Злата никогда не удаляла номера телефонов своих бывших женщин. Они писали ей сообщения, звонили по ночам, Ева как-то даже продежурила около подъезда почти двое суток. Она всегда была шибанутой, но зато какой был секс. Злате нравилось, что они помнили. Да и она сама тоже помнила, хотя встречаться ни с одной из них сейчас бы не стала. Зачем, если всё, что могли, они друг другу уже дали. Ну, или так казалось. А телефоны пусть будут. Как напоминание или как предупреждение, неважно.

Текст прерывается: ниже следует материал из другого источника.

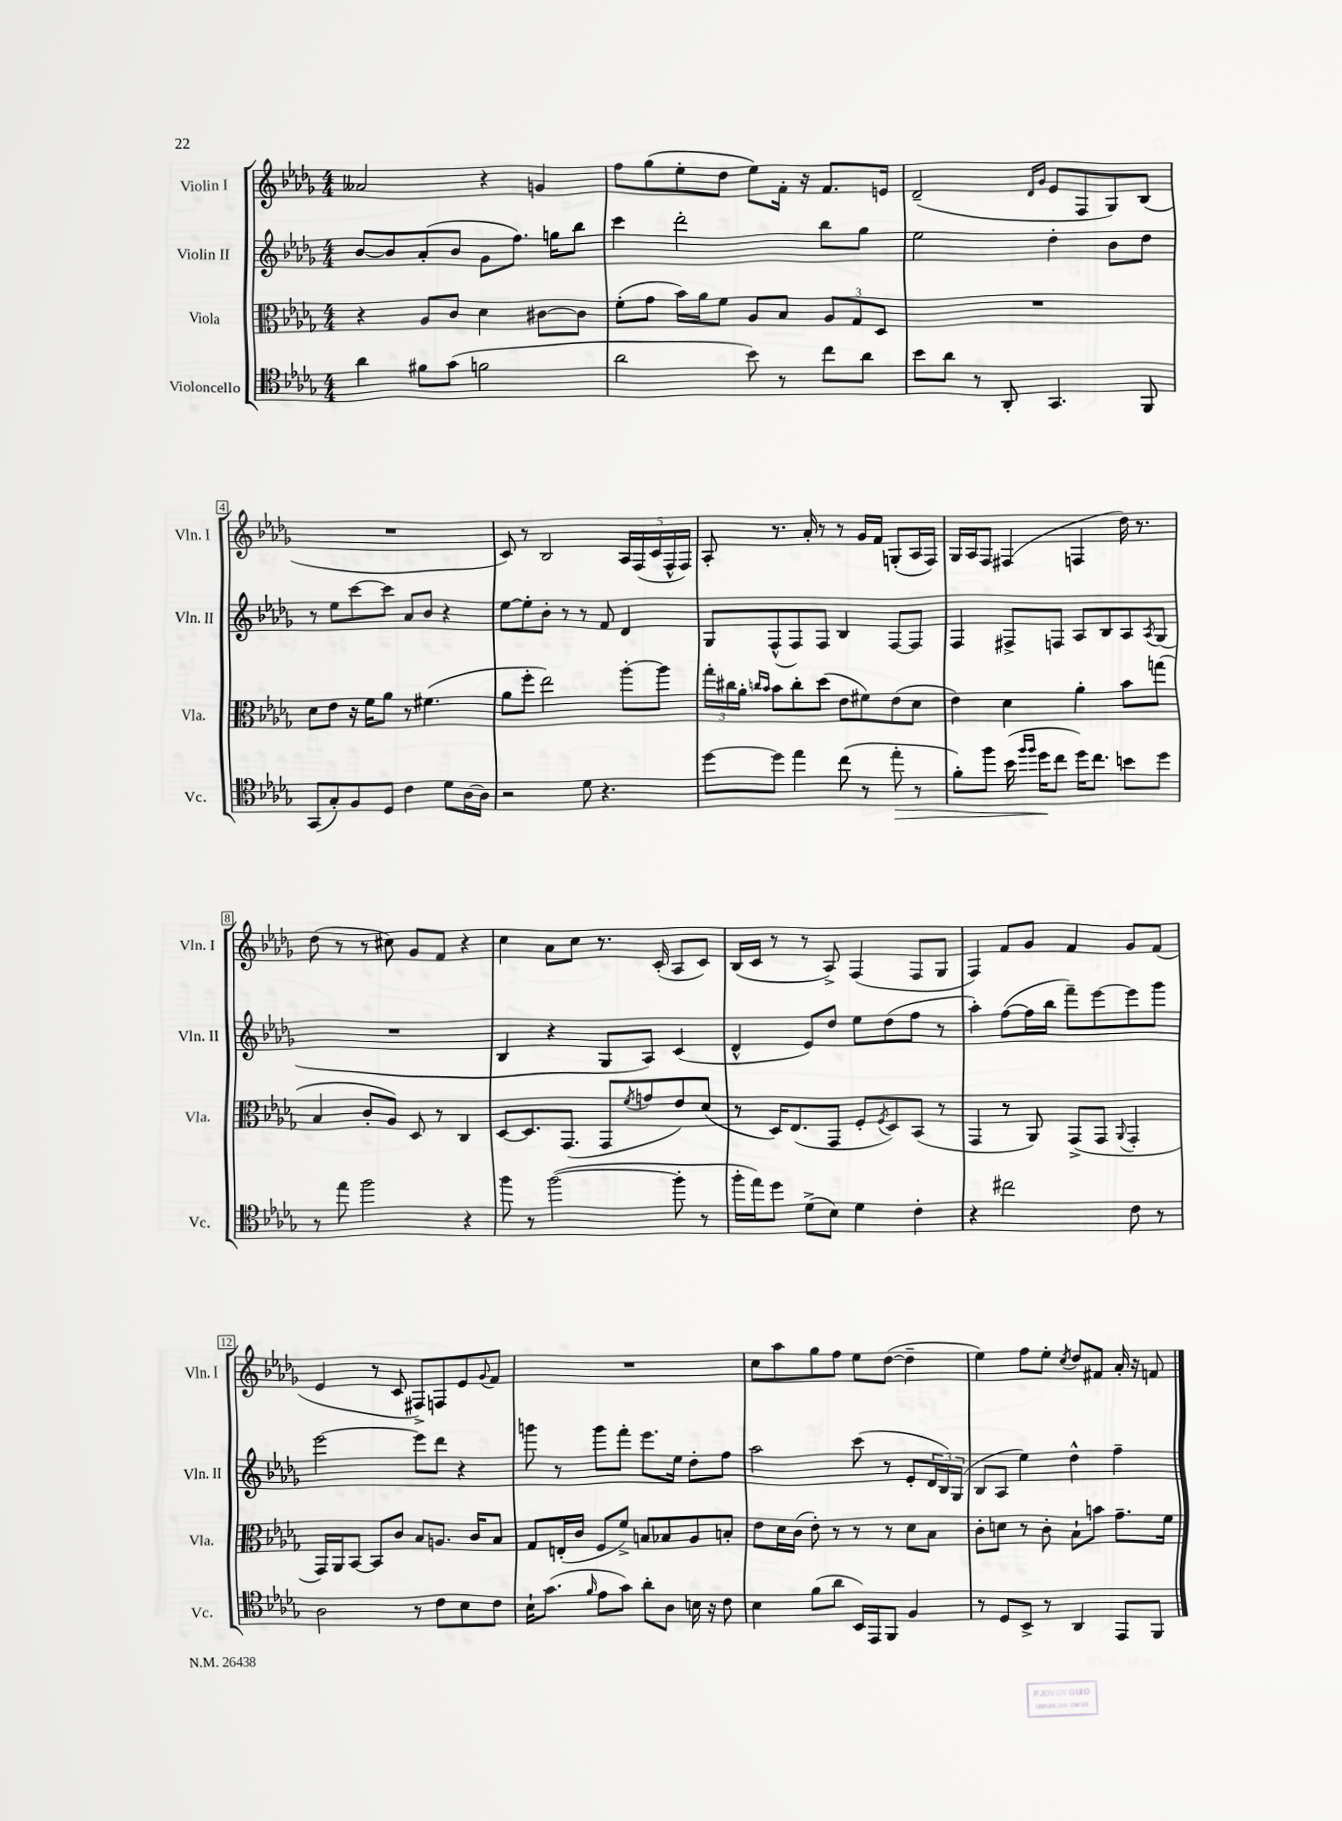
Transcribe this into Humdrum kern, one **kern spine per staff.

**kern	**kern	**kern	**kern
*staff4	*staff3	*staff2	*staff1
*clefC4	*clefC3	*clefG2	*clefG2
*k[b-e-a-d-g-]	*k[b-e-a-d-g-]	*k[b-e-a-d-g-]	*k[b-e-a-d-g-]
*M4/4	*M4/4	*M4/4	*M4/4
4a-	4r	[8b-	2a--
.	.	8b-]	.
8f#	8A-	(8a-'	.
(8g-	8c	8b-	.
2f	4d-	8g-	4r
.	.	8.ff)	.
.	[8c#	.	4g
.	.	16gg	.
.	8c#]	8bb-	.
=	=	=	=
2a-	(8f'	4ccc	8ff
.	8g-	.	(8gg-
.	16b-)	2ddd-'	8ee-'
.	16a-	.	.
.	8f	.	8dd-
8b-)	8A-	.	8ee-)
8r	8B-	.	16f'
.	.	.	16r
8cc	12A-	8bb-	8.f
.	12G-	.	.
8a-	.	8gg-	.
.	12D-	.	.
.	.	.	16e
=	=	=	=
8b-	1r	2ee-	(2d-~
8a-	.	.	.
8r	.	.	.
8AA-'	.	.	.
.	.	.	16qqd-
.	.	.	16qqg-
4.GG-	.	4dd-'	8e-
.	.	.	8F
.	.	8b-	8G-)
8FF	.	8dd-	(8B-
=	=	=	=
(8GG-	8d-	8r	1r
8G-')	8e-	8ee-	.
8F	16r	[8ccc	.
.	16f	.	.
8D-	8a-	8ccc]	.
4c	8r	8a-	.
.	(4.f#	8b-	.
8d-	.	4r	.
[16A-	.	.	.
16A-]	.	.	.
=	=	=	=
2r	8a-	[8ee-	8c)
.	8ff'	8ee-']	8r
.	2ee-)	8b-'	2B-
.	.	8r	.
8d-	.	8r	.
4.r	.	8f	.
.	[8aa-'	4d-	20A-
.	.	.	(20F
.	.	.	20c
.	8aa-]	.	.
.	.	.	20F^^
.	.	.	20F)
=	=	=	=
[8dd-	24gg-'	8G-	8A-'
.	24cc#	.	.
.	24a-'	.	.
.	16qqcc	.	.
.	16qqb-	.	.
8dd-]	8b-	(8F^^	8.r
4ee-	8cc'	8F)	.
.	.	.	16a-'
.	(8dd-	8F	8r
(8cc	8e-	4B-	8r
8r	8f#)	.	16g-
.	.	.	16f
8ee-'	(8e-	[8F	(8G'
8r	8d-	8F]	16A-
.	.	.	16F)
=	=	=	=
8f')	4e-)	4F	16G-
.	.	.	16A-
8ff	.	.	8F
(16b-	4d-	8F#^	(4F#
16qqff	.	.	.
16qqff	.	.	.
16dd-	.	.	.
8cc	.	8F	.
16dd-)	4a-'	8A-	4F
8.cc	.	.	.
.	.	8B-	.
8b	8b-	8A-	16dd-)
.	.	.	8.r
.	.	8qA-	.
8dd-	(8gg	(8G-	.
=	=	=	=
8r	4B-	1r	(8dd-
8ee-	.	.	8r
2ff	8c'	.	8r
.	8A-)	.	8cc#)
.	8D-	.	8g-
.	8r	.	8f
4r	4C	.	4r
=	=	=	=
8ff	[8D-	4B-	4cc
8r	8.D-]	.	.
([2ff	.	4r	8a-
.	(8.GG-	.	.
.	.	.	8cc
.	8GG-	8G-	8.r
.	8qf	.	.
.	8g	8A-)	.
.	.	.	(16c'
8ff']	8e-)	(4c	8A-
8r	(8d-	.	8c)
=	=	=	=
16ff'	8r	4d-^^	(16B-
16ee-)	.	.	16c
8dd-	16D-)	.	8r
.	(8.E-	.	.
(8d-^	.	8e-)	8r
8B-)	8GG-	8dd-	8A-^)
4d-	8F'	8ee-	(4F
.	8qF	.	.
.	8D-)	(8dd-	.
4c'	(8BB-	8ff	8F
.	8r	8r	8G-
=	=	=	=
4r	4GG-	4aa-')	4F)
2cc#	8r	([8ff	8f
.	8AA-)	16ff]	8g-
.	.	16bb-	.
.	(8GG-^	8fff~)	4f
.	8GG-	[8eee-	.
.	8qqAA-	.	.
8c	4GG-'	8eee-]	8g-
8r	.	8ggg-	(8f
=	=	=	=
2A-	16GG-)	[2eee-	4e-
.	16AA-	.	.
.	[8BB-	.	.
.	8BB-]	.	8r
.	8c	.	8c
8r	8B-	8eee-]	8F#^)
8c	8.A	8ddd-	8F
8B-	.	4r	8e-
.	16c	.	.
.	.	.	8qqg-
8c	8B-	.	8f
=	=	=	=
16B-`	8G-	8ggg	1r
(8.g-	.	.	.
.	(16E'	8r	.
.	16c	.	.
16qqf	.	.	.
8e-	8F	8ggg	.
8g-)	8f^)	8fff'	.
8a-'	8B	8.eee-	.
8A-	8B-	.	.
.	.	16ee-	.
16B	8A-	8dd-'	.
16r	.	.	.
8c	8B'	8ff	.
=	=	=	=
4B-	8e-	2aa-	8cc
.	16d-	.	8aa-
.	(16c	.	.
(8f	8e-')	.	8gg-
8a-	8r	.	8ff
16BB-)	8r	(8ccc	8ee-
16EE-	.	.	.
8FF	8r	8r	([8dd-
4F	8d-	8e-'	4dd-~]
.	8B-	24d-	.
.	.	24B-)	.
.	.	(24G-	.
=	=	=	=
8r	8c'	8B-	4ee-)
8D-	8d	8A-	.
8BB-^	8r	4ee-)	8ff
8r	8c'	.	8ee-'
.	.	.	8qcc
4AA-	8B-`	4dd-^^	8dd-
.	8b	.	8f#
8EE-	8.g-~	4ff~	16a-'
.	.	.	16r
8FF	.	.	8f
.	16f	.	.
==	==	==	==
*-	*-	*-	*-
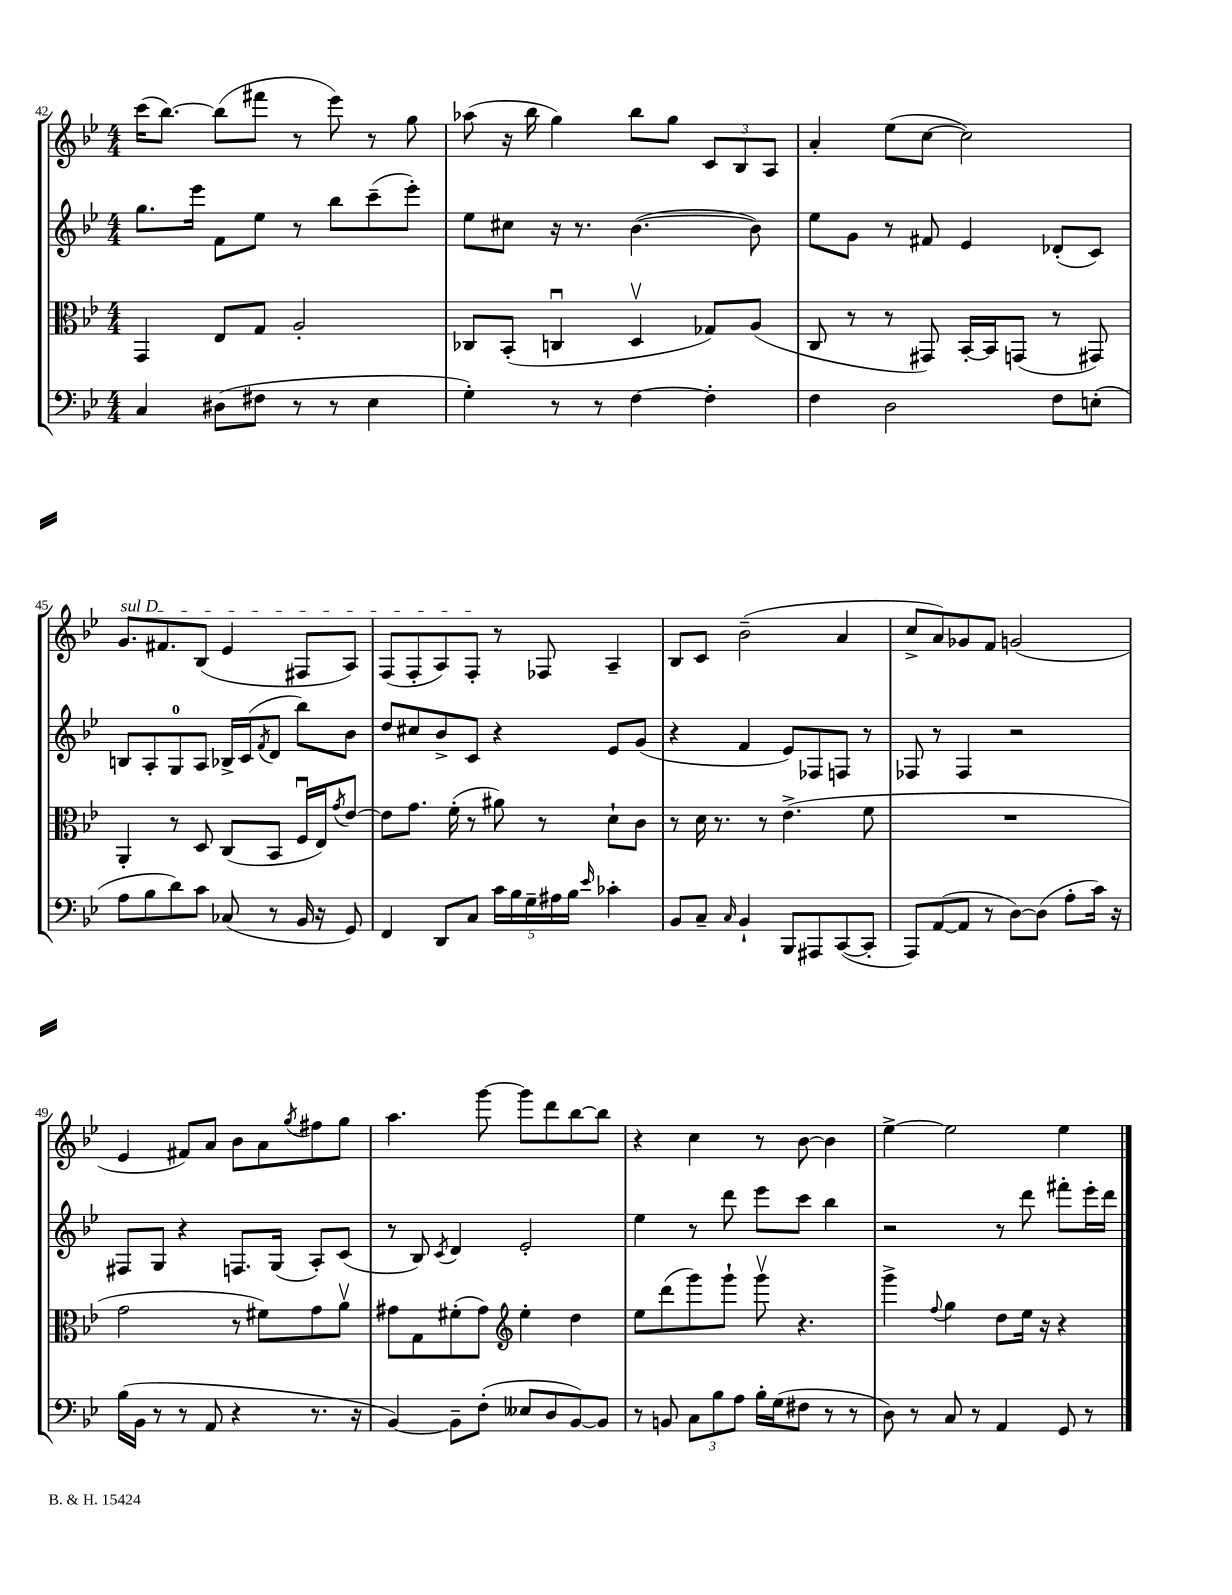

Завибрировал Ватсап. Злата сохранила изменения в Excel-таблице – надо еще запросить данные в бухгалтерии – и нажала на белую трубку в диалоговом окне на зеленом фоне. Господи, нет, нет, пожалуйста, нет. Показалось, что очертания предметов стали вызывающе четкими, как на картинах Николая Рериха. Злата встала и уперлась взглядом в синий офисный ковролин. Что она знает-то об этом обо всем? Тоже мне, Марина Цветаева. Увези да увези, саму бы кто увез. А ведь оно болело тогда, долго болело, перекатывалось и вздрагивало неприкаянными кусками мяса, и Злата помнила, и ждала звонка или эсэмэски, и сама чуть не позвонила. И даже сквозь Лилю помнила, а сквозь Лилю она никого никогда не помнила, всех сразу забывала. Ну что вот она сейчас пишет? Про мотоцикл какой-то придумала. «Если бы стены могли говорить 2», что ли, посмотрела? Старье, но хороший фильм. Правильно все тогда было, правильно. Да, взяла, потому что хотела. Но так ведь девочка Жанна и не сопротивлялась. Хотя ладно, что уж, при желании любую можно на один раз, если постараться, даже и согласия не надо. Ну или почти любую. Оно не больно-то и хотелось всех подряд, столько их было, господи, устала от них не знаю как. Да, взяла, а потом вытолкнула, потому что честная. Не любила? Любила. Только испугалась. Мужики ведь боятся, что приручат, окрутят, вот и она испугалась. Лиля не окрутит, Лиля своей свободой не поступится, но и на чужую рта не раскроет. А здесь девочка эта, сразу влюбилась. И ведь не хотела, решила тогда, что не надо. Как же, не хотела, еще как хотела, так хотела, что и домой притащила, и всё, всё. А теперь что? Сволочь? Получается, что сволочь. Еще и Лиле потом рассказывала, Лиле она про всех своих баб рассказывала, смеялась. Не умеет ведь ничего, ребенок, зато не спала тогда всю ночь, за грудь ладошкой детской, припухлой, как оладушек, держалась, в спину целовала. Даже Лилька глаза опустила, говорит: «А я бы тоже такое хотела». Хотела бы она. А то не было у тебя такого никогда. И детей твоих никто не воспитывал, и денег тебе никто не давал, и ночами я с тобой не лежала, дыхание твое не слушала, в шею тебе не тыкалась, да ладно в шею.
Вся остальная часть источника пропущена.